SELECTED EXCERPT:
7 Experiment Analysis

7.1 Strengths and Limits of Experiment Analysis with SQL

I would reframe this discussion. We might be using a database because the results of an experiment are stored there.

An alternative approach might have the results of an experiment are extracted and exported to a CSV or Excel file and attached to an email and sent to you for analysis.¹ But extracted from where? If the data are in a database, it would be better to cut out the middleman and just get the data directly.

The limitations of SQL essentially vanish when we access the data using dbplyr. R can do any statistical calculation we can think of, so we have no need of an online statistical calculator (though such calculators can help us frame our analyses and check our results).

Cathy does say that “many databases allow developers to extend SQL functionality with user-defined functions (UDFs) … but they are beyond the scope of this book.” For PostgreSQL there are PL/Python and PL/R, which allow creation of functions in Python and R, respectively. When I first started to use PostgreSQL, these extensions seemed pretty exciting and, because I was maintaining my own databases, I could use them. But over time, I found maintaining UDFs to be more effort than could be justified and I no longer use them. Instead, if I need to do analysis in Python or R, I will extract data from the database, do the analysis, then write data back to the database. While this likely partly reflects the kinds of analysis I do, I think that UDFs are likely to be off limits to most users because of the additional complexity of turning code into UDFs and because many users would lack sufficient database privileges to create these.

EXTRACTED INFORMATION:
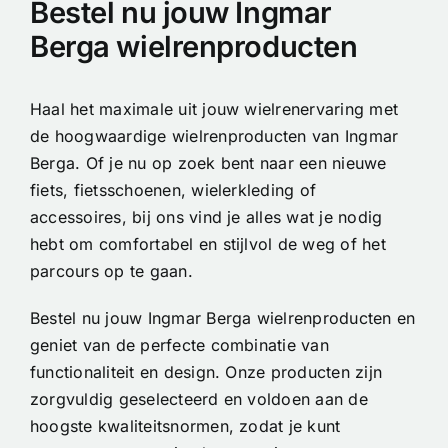
Bestel nu jouw Ingmar
Berga wielrenproducten
Haal het maximale uit jouw wielrenervaring met
de hoogwaardige wielrenproducten van Ingmar
Berga. Of je nu op zoek bent naar een nieuwe
fiets, fietsschoenen, wielerkleding of
accessoires, bij ons vind je alles wat je nodig
hebt om comfortabel en stijlvol de weg of het
parcours op te gaan.
Bestel nu jouw Ingmar Berga wielrenproducten en
geniet van de perfecte combinatie van
functionaliteit en design. Onze producten zijn
zorgvuldig geselecteerd en voldoen aan de
hoogste kwaliteitsnormen, zodat je kunt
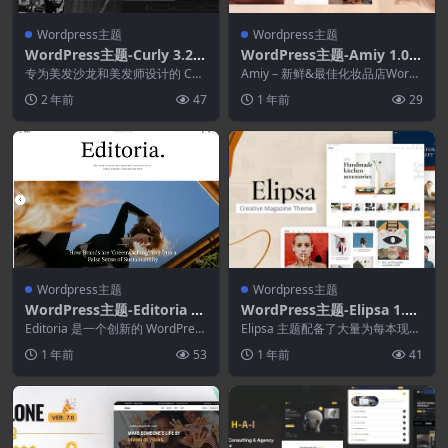
Wordpress主题
Wordpress主题
WordPress主题-Curly 3.2.1
WordPress主题-Amiy 1.0.7
–适合美发师和美发沙龙的时
–美容化妆品店
专为美发沙龙和美发师设计的 Curl
Amiy – 新鲜&最佳化妆品店WordP
尚主题
y Nulled 包含大量布局，包括美容
ress主题，适用于电子商务网...
2 年前
47
1 年前
29
院和...
Wordpress主题
Wordpress主题
WordPress主题-Editoria 1.
WordPress主题-Elipsa 1.4.
2.0-报纸和杂志WordPress
1–创意杂志WordPress主题
Editoria 是一个创新的 WordPress
Elipsa 主题配备了大量为每本现代
主题
主题，专为病毒式新闻门户、杂...
文化杂志、新闻门户或生活方式博
1 年前
53
1 年前
41
客设计的不同...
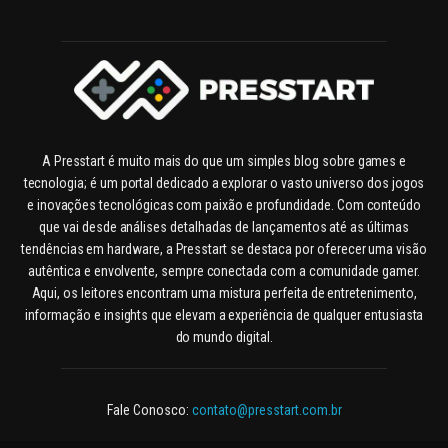
A Presstart é muito mais do que um simples blog sobre games e
tecnologia; é um portal dedicado a explorar o vasto universo dos jogos
e inovações tecnológicas com paixão e profundidade. Com conteúdo
que vai desde análises detalhadas de lançamentos até as últimas
tendências em hardware, a Presstart se destaca por oferecer uma visão
autêntica e envolvente, sempre conectada com a comunidade gamer.
Aqui, os leitores encontram uma mistura perfeita de entretenimento,
informação e insights que elevam a experiência de qualquer entusiasta
do mundo digital.
Fale Conosco:
contato@presstart.com.br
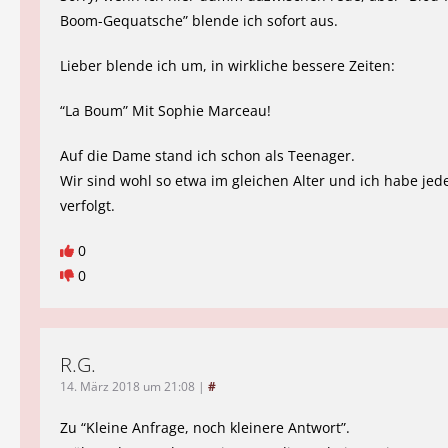
Boom-Gequatsche” blende ich sofort aus.
Lieber blende ich um, in wirkliche bessere Zeiten:
“La Boum” Mit Sophie Marceau!
Auf die Dame stand ich schon als Teenager.
Wir sind wohl so etwa im gleichen Alter und ich habe jed
verfolgt.
0
0
R.G.
14. März 2018 um 21:08
|
#
Zu “Kleine Anfrage, noch kleinere Antwort”.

TASK REQUIREMENTS:
• A. Reproduce the passage on experiment analysis with SQL from "I would reframe" to "check our results).".
• B. Pick up the passage on experiment analysis with SQL after its final sentence and keep writing.
The listing has no connection to the passage on experiment analysis with SQL.

TASK-BY-TASK OUTPUTS:
• A.
I would reframe this discussion. We might be using a database because the results of an experiment are stored there.

An alternative approach might have the results of an experiment are extracted and exported to a CSV or Excel file and attached to an email and sent to you for analysis.¹ But extracted from where? If the data are in a database, it would be better to cut out the middleman and just get the data directly.

The limitations of SQL essentially vanish when we access the data using dbplyr. R can do any statistical calculation we can think of, so we have no need of an online statistical calculator (though such calculators can help us frame our analyses and check our results).

• B.
library(DBI)
library(tidyverse)
library(dbplyr)
library(knitr)
library(flextable)
library(janitor)

7.2 The Data Set

As discussed in Tanimura (2021), there are four tables used in this chapter. We can get these data from the GitHub site associated with Tanimura (2021).²

db <- dbConnect(duckdb::duckdb())

game_users <-
  tbl(db, "read_csv_auto('data/game_users.csv')") |>
  compute(name = "game_users")
game_actions <- 
  tbl(db, "read_csv_auto('data/game_actions.csv')") |>
  compute(name = "game_actions")
game_purchases <- tbl(db, "read_csv_auto('data/game_purchases.csv')")
exp_assignment <- tbl(db, "read_csv_auto('data/exp_assignment.csv')")

7.3 Types of Experiments

I would reword the first paragraph here to the following for clarity (edits in italics):

There is a wide range of experiments, If you can change something that a user, customer, constituent, or other entity experiences, you can in theory test the effect of that change on some outcome.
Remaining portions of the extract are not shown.